CHICAGO: US farmers are planning to cut corn plantings by more than expected in 2024 while expanding soybean seedings, the US Department of Agriculture (USDA) said on Thursday, as low crop prices and high input costs have many growers looking to cut expenses.
Prices for both crops are hovering near three-year lows as global supplies swell with rising South American harvests and slowing demand from top importer China.
“Farmers last year were planting fencepost to fencepost and that’s going to change, what with prices being where they are,” said Jack Scoville, analyst with Price Group in Chicago.
The USDA said farmers plan to seed 90.036 million acres with corn in 2024, down 5% from 94.641 million acres last year and below a USDA forecast in February of 91.000 million acres. Corn acres in the top 14 producing states were down from last year and steady to lower in 38 of 48 states, USDA said.
Soybean plantings were seen rising 3% to 86.510 million acres, from 83.600 million in 2023, the fifth most on record but short of the 87.500 million acres forecast by USDA last month.
Analysts had expected corn plantings to decline to 91.776 million acres, while soybean seedings were seen at 86.530 million acres.

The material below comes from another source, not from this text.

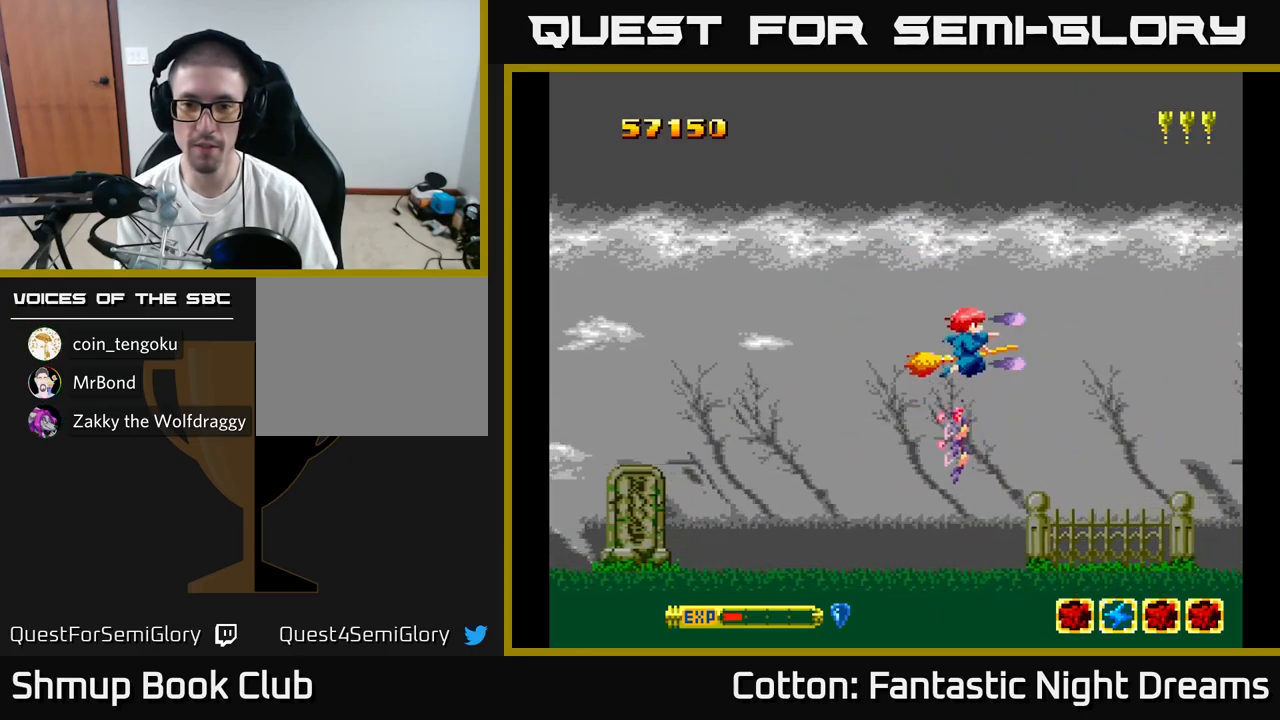
{"buttons": [], "right_stick": "center", "events": [[167, "DPAD_UP", "up"], [433, "Y", "up"]]}
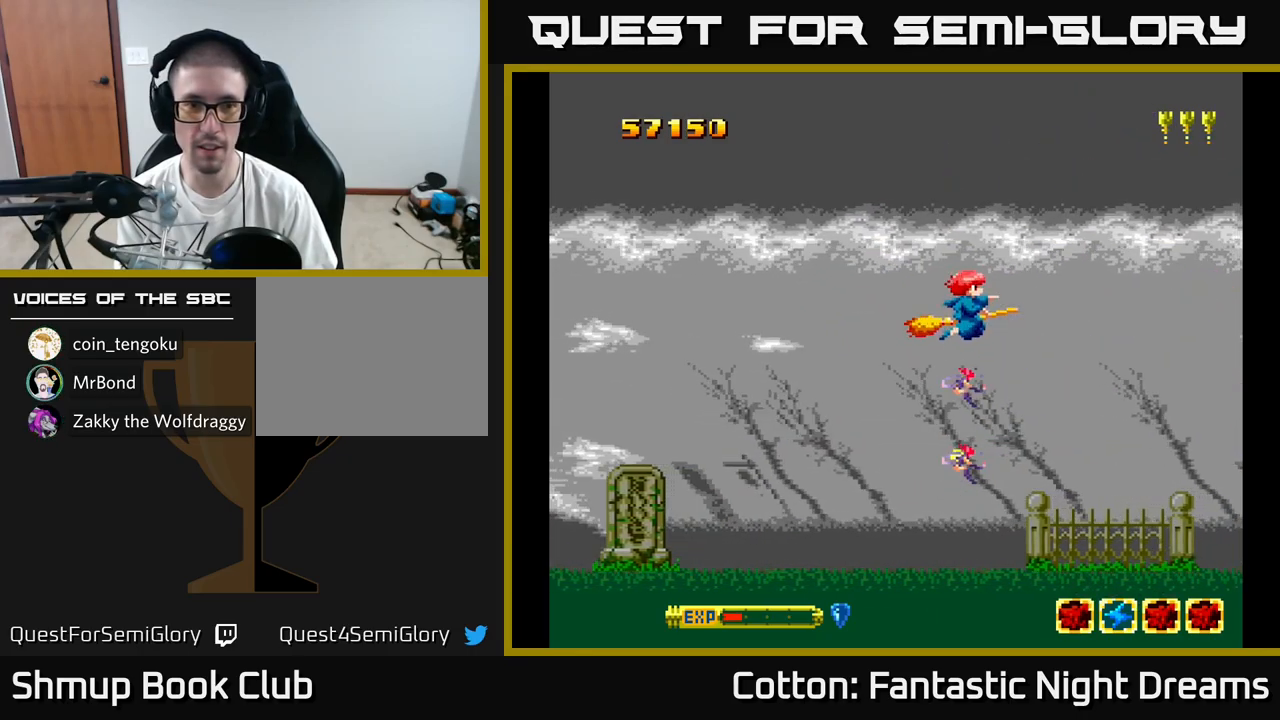
{"buttons": [], "right_stick": "center", "events": []}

USDA projected that all US wheat plantings will decline by 4% to 47.498 million acres, from 49.575 million in 2023, led by a drop in winter wheat acres.
The USDA in a separate quarterly grain stocks report said stocks of US corn as of March 1 swelled to 8.347 billion bushels, the most in five years. Soybean stocks rose to a two-year high of 1.845 billion bushels, while wheat stocks rose to 1.087 billion bushels, a three-year high.
Benchmark Chicago Board of Trade (CBOT) corn futures were up 3% near midday after surging to a seven-week high immediately after the report. CBOT wheat was up about 2% while soybeans were down 0.4%.